• [Problem requirements]: Your task is to quote the records from their first line through the line containing "Rendered at 1275 by 1650 pixels.", with nothing added or left out.

::: Source material :::

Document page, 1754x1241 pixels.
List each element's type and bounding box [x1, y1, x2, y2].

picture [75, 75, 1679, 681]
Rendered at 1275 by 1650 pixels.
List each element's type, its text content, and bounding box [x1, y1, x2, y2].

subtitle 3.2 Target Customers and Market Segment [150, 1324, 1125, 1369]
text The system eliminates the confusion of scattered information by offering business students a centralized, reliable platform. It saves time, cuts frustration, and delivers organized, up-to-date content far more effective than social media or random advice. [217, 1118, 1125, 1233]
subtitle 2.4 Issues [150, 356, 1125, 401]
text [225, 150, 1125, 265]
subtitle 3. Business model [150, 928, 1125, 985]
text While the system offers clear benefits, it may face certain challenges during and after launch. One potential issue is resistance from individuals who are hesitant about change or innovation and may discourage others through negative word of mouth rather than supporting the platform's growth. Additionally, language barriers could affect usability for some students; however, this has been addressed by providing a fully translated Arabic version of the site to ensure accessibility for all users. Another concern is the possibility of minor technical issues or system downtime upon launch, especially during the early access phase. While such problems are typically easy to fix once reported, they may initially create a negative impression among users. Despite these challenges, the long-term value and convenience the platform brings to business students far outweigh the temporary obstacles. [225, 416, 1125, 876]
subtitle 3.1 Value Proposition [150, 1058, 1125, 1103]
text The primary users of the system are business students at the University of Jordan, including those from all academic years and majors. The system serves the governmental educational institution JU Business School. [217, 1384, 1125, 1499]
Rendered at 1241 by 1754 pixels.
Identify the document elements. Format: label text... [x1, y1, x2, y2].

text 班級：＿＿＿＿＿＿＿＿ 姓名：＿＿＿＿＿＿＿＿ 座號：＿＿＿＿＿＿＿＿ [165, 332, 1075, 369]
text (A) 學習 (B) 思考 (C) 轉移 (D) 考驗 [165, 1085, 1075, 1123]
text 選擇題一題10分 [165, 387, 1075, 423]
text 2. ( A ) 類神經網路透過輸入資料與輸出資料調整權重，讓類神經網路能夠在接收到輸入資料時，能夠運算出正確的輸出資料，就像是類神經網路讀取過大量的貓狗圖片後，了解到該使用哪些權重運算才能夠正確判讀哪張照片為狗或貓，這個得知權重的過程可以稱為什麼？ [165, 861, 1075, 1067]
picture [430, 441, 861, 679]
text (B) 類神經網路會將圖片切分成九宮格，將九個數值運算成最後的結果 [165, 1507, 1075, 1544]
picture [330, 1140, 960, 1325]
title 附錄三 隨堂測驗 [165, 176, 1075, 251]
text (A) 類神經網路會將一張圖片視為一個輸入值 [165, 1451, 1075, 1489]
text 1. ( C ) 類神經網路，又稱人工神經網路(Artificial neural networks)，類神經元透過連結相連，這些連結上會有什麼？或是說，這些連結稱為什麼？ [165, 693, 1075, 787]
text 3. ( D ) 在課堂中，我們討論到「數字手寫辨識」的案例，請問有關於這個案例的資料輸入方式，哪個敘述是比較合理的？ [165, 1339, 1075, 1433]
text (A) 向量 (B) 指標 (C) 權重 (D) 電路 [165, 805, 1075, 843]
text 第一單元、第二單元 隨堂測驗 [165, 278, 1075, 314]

:::

• [Exercise output]:
Document page, 1754x1241 pixels.
List each element's type and bounding box [x1, y1, x2, y2].

picture [75, 75, 1679, 681]
Rendered at 1275 by 1650 pixels.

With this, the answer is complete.